Photo credit: http://www.heyjosh.com/
I’ve been reading David Viscott’s, “Emotional Resilience: Simple Truths for Dealing with the Unfinished Business of Your Past.” After reading it over twice, I wonder about the subtitle, because for me there is nothing simple about dealing with the past. It's painfully complex, tiring, tedious and elusive. It requires questioning assumptions and coping mechanisms -- if that's at all possible. However, Viscott compensates for what I consider this initial slip through his deeper understanding of the undercurrents of human interaction.
When Viscott refers to emotional dependence, he describes my family background with accuracy. As a result of this unsolicited “heritage” I have a mix of avoidant and co-dependent issues. Today, in this post I've jotted some reflections from reading Viscott, dividing my thoughts and feelings in two categories: In the first paragraph I mention the dependent traits that hit me hardest in my marriage while in the second category I deal with areas that still affect me in the present.
My wish to be close to my ex-wife caused me to disregard my safety and best interests, holding on to the relationship long after experience had revealed the truth. Once committed and enmeshed, I put up with considerable abuse. Maybe a list can help show how dependence led me down the dark alley of emotional debilitation: 1) I neglected self care. 2) I let down my guard in exchange for a few crumbs of affection. 3) I admitted wrong when I had no reason. 4) I did not see self-reliance as an alternative.

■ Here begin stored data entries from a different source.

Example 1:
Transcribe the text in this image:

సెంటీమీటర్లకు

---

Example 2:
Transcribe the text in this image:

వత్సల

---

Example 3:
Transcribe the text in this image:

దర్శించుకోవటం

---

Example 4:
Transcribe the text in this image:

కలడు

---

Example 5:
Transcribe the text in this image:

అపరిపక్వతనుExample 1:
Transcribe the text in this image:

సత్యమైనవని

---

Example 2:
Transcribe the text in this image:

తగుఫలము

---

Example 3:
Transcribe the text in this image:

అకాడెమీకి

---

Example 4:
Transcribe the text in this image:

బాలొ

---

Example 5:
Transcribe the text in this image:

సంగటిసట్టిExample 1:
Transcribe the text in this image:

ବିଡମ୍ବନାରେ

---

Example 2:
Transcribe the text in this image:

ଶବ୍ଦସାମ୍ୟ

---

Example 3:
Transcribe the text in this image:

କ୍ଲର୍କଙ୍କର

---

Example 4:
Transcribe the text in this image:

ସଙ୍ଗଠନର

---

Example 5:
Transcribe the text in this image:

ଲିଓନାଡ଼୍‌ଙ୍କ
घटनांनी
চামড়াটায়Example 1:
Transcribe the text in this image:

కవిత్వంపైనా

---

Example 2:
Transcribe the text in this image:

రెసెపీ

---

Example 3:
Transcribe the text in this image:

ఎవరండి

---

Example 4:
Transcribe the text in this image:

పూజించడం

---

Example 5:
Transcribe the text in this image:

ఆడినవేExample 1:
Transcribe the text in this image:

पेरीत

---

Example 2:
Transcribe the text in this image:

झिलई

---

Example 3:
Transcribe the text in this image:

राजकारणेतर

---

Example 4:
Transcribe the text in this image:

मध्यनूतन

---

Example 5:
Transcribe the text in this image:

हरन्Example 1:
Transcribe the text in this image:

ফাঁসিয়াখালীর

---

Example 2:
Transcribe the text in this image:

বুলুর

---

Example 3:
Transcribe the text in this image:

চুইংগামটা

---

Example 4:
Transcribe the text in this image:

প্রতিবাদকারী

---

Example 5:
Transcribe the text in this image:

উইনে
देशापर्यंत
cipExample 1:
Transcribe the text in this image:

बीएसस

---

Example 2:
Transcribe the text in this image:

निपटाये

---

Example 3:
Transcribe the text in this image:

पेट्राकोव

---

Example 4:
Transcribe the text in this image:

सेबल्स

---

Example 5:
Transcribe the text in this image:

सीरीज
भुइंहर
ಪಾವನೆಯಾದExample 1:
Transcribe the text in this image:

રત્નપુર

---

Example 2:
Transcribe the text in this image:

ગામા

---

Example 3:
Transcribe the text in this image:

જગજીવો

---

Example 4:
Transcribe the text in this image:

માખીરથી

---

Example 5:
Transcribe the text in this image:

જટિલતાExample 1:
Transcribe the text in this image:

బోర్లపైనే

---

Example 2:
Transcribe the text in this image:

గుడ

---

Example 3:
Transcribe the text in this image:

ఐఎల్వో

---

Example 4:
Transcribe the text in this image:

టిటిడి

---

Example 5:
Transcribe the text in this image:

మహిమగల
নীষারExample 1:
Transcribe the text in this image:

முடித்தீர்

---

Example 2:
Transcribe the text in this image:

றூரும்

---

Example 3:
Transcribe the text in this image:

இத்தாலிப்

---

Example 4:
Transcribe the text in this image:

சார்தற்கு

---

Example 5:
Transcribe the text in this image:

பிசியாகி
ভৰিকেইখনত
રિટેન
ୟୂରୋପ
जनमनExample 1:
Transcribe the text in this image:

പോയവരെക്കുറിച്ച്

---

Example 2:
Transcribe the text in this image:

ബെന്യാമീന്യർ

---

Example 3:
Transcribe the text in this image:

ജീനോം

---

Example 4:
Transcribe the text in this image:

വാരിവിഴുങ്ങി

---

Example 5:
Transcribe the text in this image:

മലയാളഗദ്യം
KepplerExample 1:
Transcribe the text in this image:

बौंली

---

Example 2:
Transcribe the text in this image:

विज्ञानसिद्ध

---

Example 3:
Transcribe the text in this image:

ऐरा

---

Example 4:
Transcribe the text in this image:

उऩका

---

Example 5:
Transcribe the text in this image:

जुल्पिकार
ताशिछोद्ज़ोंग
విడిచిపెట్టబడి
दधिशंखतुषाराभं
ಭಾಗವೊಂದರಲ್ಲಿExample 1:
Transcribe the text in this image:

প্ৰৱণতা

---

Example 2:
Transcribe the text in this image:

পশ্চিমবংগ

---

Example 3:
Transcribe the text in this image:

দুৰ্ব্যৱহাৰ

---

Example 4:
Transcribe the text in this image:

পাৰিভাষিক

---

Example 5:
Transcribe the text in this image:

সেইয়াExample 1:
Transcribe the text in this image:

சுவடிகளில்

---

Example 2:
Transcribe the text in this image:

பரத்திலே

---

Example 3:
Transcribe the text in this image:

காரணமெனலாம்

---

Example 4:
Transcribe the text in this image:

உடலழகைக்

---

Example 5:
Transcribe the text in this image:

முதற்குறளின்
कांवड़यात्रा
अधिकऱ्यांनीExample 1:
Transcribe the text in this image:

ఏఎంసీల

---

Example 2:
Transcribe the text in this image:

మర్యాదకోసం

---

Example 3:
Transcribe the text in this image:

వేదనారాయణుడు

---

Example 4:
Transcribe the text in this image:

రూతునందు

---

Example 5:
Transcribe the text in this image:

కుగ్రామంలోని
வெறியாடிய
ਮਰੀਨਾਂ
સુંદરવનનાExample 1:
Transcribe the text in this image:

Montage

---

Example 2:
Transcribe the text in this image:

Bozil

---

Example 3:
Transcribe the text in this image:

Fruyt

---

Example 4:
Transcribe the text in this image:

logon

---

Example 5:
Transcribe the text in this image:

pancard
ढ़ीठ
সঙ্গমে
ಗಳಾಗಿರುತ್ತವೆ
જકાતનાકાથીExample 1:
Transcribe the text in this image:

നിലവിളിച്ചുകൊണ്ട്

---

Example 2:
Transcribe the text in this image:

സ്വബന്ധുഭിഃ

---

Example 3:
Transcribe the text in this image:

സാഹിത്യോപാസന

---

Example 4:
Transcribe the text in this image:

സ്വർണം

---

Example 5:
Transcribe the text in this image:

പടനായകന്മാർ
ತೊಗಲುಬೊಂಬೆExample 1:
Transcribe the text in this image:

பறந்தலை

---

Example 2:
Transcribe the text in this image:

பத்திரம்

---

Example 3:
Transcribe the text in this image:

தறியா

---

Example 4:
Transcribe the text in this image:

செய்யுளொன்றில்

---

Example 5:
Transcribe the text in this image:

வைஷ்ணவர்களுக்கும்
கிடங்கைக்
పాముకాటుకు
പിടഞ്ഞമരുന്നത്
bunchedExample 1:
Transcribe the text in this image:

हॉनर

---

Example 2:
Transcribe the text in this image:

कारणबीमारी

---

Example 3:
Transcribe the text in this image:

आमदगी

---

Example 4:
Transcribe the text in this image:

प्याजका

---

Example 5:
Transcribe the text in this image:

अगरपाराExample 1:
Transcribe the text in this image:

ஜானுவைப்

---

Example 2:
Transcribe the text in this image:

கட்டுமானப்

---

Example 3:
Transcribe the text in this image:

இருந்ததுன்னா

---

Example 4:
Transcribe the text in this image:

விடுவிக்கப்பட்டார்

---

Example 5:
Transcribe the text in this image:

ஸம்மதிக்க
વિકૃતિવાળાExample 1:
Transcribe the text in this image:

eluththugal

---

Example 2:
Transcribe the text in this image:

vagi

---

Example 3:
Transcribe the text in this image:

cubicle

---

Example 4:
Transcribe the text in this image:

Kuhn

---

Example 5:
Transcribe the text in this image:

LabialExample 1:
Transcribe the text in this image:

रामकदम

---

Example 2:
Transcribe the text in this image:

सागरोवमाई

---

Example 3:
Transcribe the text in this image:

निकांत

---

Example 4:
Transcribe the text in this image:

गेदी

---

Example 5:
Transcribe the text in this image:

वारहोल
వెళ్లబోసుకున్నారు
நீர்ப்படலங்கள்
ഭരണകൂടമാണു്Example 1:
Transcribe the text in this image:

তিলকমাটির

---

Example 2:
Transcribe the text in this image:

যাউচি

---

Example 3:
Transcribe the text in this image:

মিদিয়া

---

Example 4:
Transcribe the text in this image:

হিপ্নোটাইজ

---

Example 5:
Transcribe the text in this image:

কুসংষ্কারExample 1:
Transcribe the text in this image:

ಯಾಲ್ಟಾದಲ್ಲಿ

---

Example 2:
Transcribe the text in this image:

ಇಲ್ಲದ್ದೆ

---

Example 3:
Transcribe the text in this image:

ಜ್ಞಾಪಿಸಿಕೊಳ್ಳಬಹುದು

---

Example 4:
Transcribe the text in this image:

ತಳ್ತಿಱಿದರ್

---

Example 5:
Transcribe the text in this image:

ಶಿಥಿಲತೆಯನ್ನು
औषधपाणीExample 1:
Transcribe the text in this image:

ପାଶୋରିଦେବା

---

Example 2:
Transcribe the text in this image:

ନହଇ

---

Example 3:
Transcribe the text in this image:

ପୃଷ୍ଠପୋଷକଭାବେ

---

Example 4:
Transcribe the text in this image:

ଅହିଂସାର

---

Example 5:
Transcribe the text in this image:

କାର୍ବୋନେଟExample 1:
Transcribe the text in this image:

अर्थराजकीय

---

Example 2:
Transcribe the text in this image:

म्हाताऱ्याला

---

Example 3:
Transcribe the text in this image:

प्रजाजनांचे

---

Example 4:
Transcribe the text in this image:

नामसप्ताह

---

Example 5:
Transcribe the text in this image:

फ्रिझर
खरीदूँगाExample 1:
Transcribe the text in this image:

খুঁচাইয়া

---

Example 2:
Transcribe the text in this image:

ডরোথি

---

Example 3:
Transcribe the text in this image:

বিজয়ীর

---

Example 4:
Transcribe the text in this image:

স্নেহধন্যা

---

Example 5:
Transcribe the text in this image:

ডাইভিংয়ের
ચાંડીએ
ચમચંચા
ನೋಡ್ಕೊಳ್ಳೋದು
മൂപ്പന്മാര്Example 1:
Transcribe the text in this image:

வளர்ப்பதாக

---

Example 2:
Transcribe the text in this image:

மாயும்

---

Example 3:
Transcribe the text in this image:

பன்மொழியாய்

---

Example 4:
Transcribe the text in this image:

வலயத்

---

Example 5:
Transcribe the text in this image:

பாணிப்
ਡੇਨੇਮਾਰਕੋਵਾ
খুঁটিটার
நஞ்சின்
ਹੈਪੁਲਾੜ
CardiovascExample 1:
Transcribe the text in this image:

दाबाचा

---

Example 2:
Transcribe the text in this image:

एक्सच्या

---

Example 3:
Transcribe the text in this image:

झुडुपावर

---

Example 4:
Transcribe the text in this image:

In the present, my main concern as Viscott states is that "others see me as loveable". Everything I am hinges upon this "need: 1) I suffer from guilt and as a result have difficulty expressing hurt in a timely fashion. 2) When others do not feel good about themselves, I take responsibility for it. 3) In my subconscious I still believe I need another person to be complete -- again quoting Viscott "to be my best, to assuage my hurt, to be comforted and loved". 4) Because I'm obsessed with the idea of diminishment I can slip into a scarcity mode. 5) I avoid "taking actions that may cause me to lose favor with others". [I'm aware how I fall prey to others' opinions, being vulnerable to changing my initial belief. For example, I have to guard against reading hardcore conservatives that defend marriage at all costs, who view the institution above the individual]. 6) Doubting my lovability and needing reinforcement, I have to work double hard to act on my own. For instance, several years I resisted the idea of initiating the process of divorce, putting it off in my mind until I had a new love in my life. To think of the brutal task of divorce without someone supporting me from start to finish seemed too unbearable. Fortunately, I found the resolve to finish what I started, but it wasn't easy and still have bouts of ambiguity. Part of me is thankful I'm out the relationship, while the other part of me questions whether I was too hard on her.
By nature then, I’m a people pleaser. I care what others think and this fear of being rejected often compromises my judgement. Sometimes I get emotionally blocked when I need to be in tune and aware. This makes me susceptible to being blindsided. Rather than defend myself, I tend to display my injury, as if doing so will cause the person who is hurting me to repent.